Cam was stunned. Charges
dismissed
? He was dimly aware that the entire courtroom was buzzing all around him. Toss the confession, okay, but remand until they could go back, dig up some more evidence. These two guys had long sheets and directly relevant priors. They had the submachine gun, and the vehicle, although the CSI people hadn’t done much with either of them because of that confession.
But
dismissed
? Kenny looked like he wanted to go up there and rip the judge’s throat out. Will Guthridge was also standing now, shouting something at the judge.
The judge, who had stood up to leave, reached for the gavel and started banging it on the bench to drown out the rising protests. Sit down, Will, Cam thought, before you get in any deeper. The two punks were looking at their court-appointed attorneys to see if they had heard it right, too.
“Order!” the judge shouted over the commotion in the courtroom. “Detective, get control of yourself!”
“Goddamn it, Your Honor, I—”
“Shut
up,
Detective. You’re the one who screwed this up, so just sit down and be quiet for a minute.” Guthridge sat down abruptly, his face bright red, much like Klein’s. Still standing, the judge pointed the gavel at Steven like a gun. “Mr. Klein, you have something further?”
Guthridge started to get back up, and Cam winced when the gavel banged down yet again. The young detective slapped his notebook down on the table and subsided. Klein, who had also started to get up, sank back down into his chair.
“Mr. Klein, your principal evidence was tainted and is not admissible. Your probable cause was a Kleenex. Good enough for Judge Barstow, maybe, but not good enough for me. You want to appeal my ruling, you go for it, but in the meantime, I want these defendants released.”

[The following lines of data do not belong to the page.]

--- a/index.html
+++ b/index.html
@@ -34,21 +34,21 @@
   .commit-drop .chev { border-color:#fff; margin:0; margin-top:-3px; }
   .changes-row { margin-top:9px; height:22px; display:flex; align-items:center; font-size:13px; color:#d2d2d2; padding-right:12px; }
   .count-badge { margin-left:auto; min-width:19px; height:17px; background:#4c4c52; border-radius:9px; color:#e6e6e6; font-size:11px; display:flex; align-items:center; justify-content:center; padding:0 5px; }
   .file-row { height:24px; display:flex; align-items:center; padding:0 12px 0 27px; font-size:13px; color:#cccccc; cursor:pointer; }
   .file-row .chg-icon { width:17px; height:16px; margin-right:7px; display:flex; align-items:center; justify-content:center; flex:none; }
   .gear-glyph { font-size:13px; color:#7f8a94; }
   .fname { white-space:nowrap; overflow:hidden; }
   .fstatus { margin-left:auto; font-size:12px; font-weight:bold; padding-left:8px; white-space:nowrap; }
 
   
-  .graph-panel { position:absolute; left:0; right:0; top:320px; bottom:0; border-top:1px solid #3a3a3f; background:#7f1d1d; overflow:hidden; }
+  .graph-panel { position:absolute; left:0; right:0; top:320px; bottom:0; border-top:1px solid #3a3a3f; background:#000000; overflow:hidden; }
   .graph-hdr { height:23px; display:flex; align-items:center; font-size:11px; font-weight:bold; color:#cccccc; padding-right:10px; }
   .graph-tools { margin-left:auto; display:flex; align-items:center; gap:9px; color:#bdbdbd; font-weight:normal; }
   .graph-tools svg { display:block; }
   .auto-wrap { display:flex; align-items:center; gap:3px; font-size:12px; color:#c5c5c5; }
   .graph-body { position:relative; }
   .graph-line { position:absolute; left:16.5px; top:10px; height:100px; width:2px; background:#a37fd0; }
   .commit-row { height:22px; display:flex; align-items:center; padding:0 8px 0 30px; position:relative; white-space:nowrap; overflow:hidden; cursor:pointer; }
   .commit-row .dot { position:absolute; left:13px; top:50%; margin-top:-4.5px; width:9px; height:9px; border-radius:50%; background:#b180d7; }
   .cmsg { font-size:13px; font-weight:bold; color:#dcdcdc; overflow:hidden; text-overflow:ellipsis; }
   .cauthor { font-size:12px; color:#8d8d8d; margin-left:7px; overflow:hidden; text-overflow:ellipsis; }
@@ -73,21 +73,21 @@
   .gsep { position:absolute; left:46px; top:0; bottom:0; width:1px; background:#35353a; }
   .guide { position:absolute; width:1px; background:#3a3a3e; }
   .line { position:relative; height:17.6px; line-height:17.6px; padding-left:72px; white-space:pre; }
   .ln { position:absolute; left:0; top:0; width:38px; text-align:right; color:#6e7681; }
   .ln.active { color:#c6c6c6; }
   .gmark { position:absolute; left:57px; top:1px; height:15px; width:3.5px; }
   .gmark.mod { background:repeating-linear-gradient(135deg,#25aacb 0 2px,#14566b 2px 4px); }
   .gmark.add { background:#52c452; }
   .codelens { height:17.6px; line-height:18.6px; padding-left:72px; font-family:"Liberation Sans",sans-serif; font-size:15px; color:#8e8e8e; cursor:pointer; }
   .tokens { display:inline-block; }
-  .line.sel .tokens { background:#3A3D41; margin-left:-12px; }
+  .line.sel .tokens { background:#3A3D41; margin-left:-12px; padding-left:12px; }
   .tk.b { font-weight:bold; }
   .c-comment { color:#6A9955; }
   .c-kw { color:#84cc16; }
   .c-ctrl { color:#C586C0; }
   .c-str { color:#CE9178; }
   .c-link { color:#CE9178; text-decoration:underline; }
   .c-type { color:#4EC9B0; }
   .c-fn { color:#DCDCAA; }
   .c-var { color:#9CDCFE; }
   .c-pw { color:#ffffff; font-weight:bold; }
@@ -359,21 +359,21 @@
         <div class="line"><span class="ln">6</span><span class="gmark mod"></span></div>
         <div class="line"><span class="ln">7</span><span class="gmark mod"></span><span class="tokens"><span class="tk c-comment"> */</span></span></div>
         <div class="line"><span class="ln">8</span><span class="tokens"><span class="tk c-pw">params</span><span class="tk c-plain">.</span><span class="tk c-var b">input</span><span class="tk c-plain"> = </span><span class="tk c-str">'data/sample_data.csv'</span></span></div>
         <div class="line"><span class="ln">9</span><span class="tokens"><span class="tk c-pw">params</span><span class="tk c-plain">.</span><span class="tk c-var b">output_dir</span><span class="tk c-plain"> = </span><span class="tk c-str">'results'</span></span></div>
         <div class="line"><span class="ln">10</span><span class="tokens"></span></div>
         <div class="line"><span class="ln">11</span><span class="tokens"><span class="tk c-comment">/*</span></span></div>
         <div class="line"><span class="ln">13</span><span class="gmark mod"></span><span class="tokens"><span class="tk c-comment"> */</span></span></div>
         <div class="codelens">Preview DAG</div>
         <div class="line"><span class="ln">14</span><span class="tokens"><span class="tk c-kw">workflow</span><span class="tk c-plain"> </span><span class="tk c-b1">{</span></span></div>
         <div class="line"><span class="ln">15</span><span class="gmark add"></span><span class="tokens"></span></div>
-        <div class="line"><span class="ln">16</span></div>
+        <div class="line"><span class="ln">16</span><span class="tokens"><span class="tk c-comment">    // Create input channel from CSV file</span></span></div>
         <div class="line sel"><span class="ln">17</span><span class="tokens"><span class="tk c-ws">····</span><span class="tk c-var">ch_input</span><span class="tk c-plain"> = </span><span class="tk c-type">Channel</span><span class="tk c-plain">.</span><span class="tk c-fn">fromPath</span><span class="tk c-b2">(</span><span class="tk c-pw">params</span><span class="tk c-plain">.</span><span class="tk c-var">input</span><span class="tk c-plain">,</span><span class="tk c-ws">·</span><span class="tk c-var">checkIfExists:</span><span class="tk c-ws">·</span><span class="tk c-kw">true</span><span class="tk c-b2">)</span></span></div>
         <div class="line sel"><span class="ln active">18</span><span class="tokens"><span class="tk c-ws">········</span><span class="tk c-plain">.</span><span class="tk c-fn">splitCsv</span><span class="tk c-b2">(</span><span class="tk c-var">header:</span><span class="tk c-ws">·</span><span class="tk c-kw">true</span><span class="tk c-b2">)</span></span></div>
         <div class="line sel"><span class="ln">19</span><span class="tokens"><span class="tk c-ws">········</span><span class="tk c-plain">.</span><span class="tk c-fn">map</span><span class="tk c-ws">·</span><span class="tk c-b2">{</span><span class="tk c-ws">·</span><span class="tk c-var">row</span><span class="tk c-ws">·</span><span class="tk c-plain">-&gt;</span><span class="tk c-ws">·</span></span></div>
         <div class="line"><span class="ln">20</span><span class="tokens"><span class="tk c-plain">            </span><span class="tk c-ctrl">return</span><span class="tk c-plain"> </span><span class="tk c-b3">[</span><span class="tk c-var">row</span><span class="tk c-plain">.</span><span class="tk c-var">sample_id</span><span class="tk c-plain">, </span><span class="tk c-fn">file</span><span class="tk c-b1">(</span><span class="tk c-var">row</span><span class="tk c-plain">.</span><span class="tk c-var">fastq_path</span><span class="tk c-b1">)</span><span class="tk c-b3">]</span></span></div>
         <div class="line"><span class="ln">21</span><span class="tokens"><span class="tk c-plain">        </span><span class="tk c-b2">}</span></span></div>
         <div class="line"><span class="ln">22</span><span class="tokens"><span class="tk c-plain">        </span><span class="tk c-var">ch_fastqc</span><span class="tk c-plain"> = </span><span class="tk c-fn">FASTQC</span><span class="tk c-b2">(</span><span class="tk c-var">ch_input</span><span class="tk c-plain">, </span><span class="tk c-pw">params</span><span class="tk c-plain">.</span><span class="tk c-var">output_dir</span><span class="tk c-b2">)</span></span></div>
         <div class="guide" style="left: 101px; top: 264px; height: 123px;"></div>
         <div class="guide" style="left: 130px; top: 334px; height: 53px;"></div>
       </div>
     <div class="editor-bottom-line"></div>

“Your Honor, these are career criminals,” Klein protested. “They are most definitely flight risks. They—”
“They are released. The charges are dismissed. Evidence, Mr. Klein. That’s what we’re all about in here, in case you’ve forgotten.” The judge swept the courtroom with those snapping eyes, as if daring anyone to challenge that principle. She saw Kenny Cox sitting in the back and glared at him. “You should have sent Sergeant Cox there. At least he knows how to rig an arrest report.” She paused for a moment as Kenny met her eyes, then banged the gavel again. “You don’t have any evidence, Mr. Klein. Now, like I said: We’re done here.”

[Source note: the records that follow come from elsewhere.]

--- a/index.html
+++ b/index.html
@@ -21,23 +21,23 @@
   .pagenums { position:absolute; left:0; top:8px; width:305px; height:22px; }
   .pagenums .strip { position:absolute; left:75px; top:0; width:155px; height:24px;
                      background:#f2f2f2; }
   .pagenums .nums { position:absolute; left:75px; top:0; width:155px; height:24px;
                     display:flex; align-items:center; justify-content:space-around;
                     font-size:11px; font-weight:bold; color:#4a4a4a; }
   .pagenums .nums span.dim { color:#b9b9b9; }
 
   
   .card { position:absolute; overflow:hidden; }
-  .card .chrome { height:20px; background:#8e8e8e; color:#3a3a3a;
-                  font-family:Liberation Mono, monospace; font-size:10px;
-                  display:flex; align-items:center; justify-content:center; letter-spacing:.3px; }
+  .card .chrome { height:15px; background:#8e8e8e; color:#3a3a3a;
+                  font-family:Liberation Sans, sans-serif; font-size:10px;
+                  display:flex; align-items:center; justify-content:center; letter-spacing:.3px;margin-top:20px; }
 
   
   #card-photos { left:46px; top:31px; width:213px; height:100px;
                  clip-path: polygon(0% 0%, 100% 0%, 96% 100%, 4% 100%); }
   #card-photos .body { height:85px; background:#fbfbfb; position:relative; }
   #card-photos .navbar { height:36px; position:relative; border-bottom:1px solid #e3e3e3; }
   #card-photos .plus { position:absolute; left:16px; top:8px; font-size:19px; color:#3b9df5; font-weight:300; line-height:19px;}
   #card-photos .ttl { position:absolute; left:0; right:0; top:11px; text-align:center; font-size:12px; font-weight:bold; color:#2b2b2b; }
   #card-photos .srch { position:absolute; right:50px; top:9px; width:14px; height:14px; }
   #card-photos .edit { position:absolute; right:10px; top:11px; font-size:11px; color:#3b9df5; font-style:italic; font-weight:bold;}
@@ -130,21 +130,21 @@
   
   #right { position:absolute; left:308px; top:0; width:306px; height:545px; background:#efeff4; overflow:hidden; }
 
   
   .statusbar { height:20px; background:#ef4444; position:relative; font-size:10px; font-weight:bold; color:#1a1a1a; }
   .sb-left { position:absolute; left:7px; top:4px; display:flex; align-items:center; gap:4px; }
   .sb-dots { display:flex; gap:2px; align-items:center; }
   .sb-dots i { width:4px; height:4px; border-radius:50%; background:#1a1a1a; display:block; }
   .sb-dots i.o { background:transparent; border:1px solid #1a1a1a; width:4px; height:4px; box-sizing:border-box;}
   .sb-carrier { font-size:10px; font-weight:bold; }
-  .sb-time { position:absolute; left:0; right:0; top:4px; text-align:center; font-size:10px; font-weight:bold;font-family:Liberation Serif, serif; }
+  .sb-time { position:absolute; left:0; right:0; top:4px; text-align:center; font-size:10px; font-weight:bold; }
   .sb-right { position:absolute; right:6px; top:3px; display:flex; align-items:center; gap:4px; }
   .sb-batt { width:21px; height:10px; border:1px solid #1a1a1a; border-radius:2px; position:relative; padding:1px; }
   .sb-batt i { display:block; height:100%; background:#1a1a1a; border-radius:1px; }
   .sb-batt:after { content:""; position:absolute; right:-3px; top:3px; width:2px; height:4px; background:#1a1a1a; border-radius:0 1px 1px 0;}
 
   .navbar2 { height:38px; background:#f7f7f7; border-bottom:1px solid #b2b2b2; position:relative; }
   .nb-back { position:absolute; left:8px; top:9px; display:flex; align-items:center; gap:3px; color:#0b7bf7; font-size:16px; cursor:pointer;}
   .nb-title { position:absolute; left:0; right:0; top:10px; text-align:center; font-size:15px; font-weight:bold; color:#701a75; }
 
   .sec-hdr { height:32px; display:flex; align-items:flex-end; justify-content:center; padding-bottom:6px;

The judge left the courtroom and Cam rubbed the side of his face as he sat there, considering the disaster. He deliberately did not look at Kenny, not after the judge’s last remarks. Almost three years ago, Kenny had been accused of playing fast and loose with an arrest report to cover up a similar error, and the accuser had been Bellamy. The facts regarding the incident had been murky, but Bellamy had forced the sheriff to suspend Kenny for three months without pay, in return for not charging him with evidence tampering and maybe even perjury. It had been nasty in the extreme, and if today’s case hadn’t been so high viz, Kenny would never have shown up today, and certainly not in front of Bellamy. Kenny’s hatred
for Bellamy was palpable, and Cam could just about feel his sergeant’s anger radiating.